I tried using notmartha.org’s instructions. They were helpful to a point, and made more sense after I tried to make them once. The site references another recipe, Brenda Sharpe’s, which helped even more the second time.
Pictures! Prep:
You have to wear a mask, because the citric acid flies everywhere and burns your nose!
Here are my hints. Make smaller bath bombs. Hobby Lobby had many sizes of clear round ornament “molds”. The smaller the bomb, the less likely it was to melt under chemical reaction, or just instability. (I tried the 100mm, 80mm and 60mm sizes.) Three or four of the above perfect-looking bombs in the above picture “melted”. ASIDE: save the melted hard remains, and use it for yourself. The baths are perfectly satisfying, just not fizzy.

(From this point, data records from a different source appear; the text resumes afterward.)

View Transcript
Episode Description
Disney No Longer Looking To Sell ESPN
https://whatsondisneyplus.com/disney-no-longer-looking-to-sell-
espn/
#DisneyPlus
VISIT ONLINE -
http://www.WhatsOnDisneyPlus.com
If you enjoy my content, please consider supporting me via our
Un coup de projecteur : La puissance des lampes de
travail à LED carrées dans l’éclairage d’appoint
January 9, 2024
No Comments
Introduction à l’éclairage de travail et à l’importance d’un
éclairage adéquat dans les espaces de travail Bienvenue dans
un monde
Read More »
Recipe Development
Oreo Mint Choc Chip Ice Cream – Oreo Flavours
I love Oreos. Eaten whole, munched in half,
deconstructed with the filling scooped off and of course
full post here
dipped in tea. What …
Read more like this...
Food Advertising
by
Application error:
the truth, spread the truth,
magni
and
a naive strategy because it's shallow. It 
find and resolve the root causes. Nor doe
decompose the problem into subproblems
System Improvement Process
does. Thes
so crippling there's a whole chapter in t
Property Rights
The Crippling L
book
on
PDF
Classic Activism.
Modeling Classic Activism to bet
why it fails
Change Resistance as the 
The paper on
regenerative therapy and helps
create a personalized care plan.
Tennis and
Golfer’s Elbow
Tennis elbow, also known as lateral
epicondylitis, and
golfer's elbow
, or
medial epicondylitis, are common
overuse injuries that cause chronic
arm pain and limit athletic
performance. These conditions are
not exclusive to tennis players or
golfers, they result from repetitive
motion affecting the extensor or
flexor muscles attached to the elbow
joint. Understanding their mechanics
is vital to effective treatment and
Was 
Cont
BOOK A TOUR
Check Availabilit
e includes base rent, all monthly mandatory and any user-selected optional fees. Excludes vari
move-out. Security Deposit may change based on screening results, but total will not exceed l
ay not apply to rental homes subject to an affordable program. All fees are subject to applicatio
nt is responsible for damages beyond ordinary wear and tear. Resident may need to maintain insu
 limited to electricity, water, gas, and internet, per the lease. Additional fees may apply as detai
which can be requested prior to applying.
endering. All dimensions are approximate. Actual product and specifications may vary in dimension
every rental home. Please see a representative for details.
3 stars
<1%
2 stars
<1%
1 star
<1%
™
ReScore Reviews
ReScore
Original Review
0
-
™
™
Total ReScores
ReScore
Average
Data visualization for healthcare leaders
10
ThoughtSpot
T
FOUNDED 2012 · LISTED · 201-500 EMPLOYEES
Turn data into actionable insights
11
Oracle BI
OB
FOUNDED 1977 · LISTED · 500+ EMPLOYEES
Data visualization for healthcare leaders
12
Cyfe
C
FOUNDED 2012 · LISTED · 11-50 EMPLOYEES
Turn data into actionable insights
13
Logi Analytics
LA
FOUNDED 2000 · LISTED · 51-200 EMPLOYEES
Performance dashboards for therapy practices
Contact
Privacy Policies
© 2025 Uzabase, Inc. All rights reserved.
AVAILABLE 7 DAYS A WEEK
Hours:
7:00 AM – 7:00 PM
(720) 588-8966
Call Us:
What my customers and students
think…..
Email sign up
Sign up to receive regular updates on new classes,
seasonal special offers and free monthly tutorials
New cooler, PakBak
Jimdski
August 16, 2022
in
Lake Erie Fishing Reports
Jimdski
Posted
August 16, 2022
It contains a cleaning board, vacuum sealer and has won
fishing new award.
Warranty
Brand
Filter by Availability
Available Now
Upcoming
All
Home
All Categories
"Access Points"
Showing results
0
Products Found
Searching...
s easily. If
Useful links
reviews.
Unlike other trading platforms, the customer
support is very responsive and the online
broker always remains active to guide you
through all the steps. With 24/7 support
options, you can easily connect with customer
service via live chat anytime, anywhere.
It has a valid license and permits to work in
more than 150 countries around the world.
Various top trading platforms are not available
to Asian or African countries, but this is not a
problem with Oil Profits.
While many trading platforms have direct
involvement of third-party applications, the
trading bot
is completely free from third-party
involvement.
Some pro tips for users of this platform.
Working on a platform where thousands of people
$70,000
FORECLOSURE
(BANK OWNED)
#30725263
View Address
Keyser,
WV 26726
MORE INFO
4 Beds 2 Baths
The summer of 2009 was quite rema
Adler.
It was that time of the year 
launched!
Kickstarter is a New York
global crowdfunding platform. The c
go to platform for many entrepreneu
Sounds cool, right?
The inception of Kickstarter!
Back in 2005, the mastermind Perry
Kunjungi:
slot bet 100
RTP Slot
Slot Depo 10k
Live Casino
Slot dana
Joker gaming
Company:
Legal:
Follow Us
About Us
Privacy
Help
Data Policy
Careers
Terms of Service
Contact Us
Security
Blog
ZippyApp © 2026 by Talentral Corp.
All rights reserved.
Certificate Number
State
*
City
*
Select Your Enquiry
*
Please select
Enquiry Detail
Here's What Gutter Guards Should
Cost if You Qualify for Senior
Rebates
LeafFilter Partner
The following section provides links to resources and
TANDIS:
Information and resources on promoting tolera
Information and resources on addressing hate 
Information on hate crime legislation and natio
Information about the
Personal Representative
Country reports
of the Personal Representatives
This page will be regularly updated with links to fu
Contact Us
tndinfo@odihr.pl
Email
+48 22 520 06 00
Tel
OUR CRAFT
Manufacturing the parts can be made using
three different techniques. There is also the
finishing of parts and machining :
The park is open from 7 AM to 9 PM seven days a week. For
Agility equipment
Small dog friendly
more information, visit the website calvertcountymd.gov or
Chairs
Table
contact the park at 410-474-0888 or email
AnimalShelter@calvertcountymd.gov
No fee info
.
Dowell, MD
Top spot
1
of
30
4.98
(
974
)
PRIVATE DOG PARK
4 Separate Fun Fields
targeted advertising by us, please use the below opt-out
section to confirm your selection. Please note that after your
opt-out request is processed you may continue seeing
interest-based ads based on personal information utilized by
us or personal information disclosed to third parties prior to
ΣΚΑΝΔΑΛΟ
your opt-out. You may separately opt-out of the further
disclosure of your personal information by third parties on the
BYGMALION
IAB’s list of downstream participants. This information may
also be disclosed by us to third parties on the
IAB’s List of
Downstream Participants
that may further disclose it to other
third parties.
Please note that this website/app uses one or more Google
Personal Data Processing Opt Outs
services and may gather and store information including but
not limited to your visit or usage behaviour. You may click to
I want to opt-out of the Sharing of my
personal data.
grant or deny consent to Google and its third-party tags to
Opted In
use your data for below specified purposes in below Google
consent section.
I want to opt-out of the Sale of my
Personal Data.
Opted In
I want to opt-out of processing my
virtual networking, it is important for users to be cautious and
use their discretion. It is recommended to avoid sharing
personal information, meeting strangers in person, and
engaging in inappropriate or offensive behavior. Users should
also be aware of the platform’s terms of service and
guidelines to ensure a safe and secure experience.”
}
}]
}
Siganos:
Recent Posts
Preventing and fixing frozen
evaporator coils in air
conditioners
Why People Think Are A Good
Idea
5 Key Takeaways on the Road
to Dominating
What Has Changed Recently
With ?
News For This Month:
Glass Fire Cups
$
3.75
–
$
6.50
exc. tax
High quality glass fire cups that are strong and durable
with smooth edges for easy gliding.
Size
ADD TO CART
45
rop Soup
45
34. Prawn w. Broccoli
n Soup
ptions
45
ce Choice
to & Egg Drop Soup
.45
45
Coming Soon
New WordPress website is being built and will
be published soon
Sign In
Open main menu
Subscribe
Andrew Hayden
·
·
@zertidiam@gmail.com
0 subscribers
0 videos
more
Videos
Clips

At the end I just had a sort of oozing mess, which I figured would crust, so I put them into little truffle holders:
Final pieces of advice: Give up on the perfectly round bombs. Use the correct proportion from the recipe, and then just mold the mix into half-bombs, cup cake pan indentations, or measuring cups. Give each bomb a few minutes to settle and react to form an outer “crust” and then lightly pop them out onto a pan with a towel above and below the bomb to dry. Keep these puppies covered for a day before packaging them.
Stefanie Japel from glampyre.com also made cocoa ones. She put them in star-shaped cupcake bins. I want to try that next.